On Nov 21, 1:01 am, "The Boss" <use...@No.Spam.Please.invalid> wrote:
> Make that AMERICAN_AMERICA.AL32UTF8 (as stated by Laurenz).

The customer is in Holland, uses the Dutch language only.
Just curious; what's the difference between AMERICA and
AMERICAN_AMERICA?
And, is the country setting really important or even interesting while
using the charset AL32UTF8?

> Also check these links:
> http://www.mail-archive.com/unic...@unicode.org/msg17884.html
> (+subsequent replies!)http://forums.oracle.com/forums/thread.jspa?threadID=343349


> where you also will find a link to a 14-page Oracle Whitepaper on Oracle's
> Unicode support.

Very interesting discussions in your links.

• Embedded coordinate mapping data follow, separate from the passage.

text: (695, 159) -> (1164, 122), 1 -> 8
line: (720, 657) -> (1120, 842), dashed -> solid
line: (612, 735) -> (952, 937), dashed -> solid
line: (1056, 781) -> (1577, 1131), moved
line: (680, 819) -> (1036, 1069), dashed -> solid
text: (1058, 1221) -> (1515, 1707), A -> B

It seems clear that
AL32UTF8 is the preferred choice.
I'll read the white paper this weekend.

>
> HTH
>
> --
> Jeroen

Yes, you surely helped. Thanks!

To ALL: In the production environment (Oracle database server on Unix,
webserver on win2003 / IIS) the environment setting NLS_LANG needed to
be fixed. It now works well. For my dev workstation we did not find an
explanation yet why it first worked well, then not any more and later
mysteriously properly.

Kind regards,
Nico

Mladen Gogala

unread,
Nov 22, 2008, 9:05:36 AM11/22/08
to
On Fri, 21 Nov 2008 14:08:28 -0800, Nico wrote:

> Just curious; what's the difference between AMERICA and
> AMERICAN_AMERICA?

Well, there are also states called Canada and Mexico on the same
continent as the United States of America. Mexico has some exquisite food
and great tourist destinations while Canada has lots of forrests, some
gloomy weather and strange dialect, ah? The best thing in Canada is the
Pythian Group, excellent database consulting company.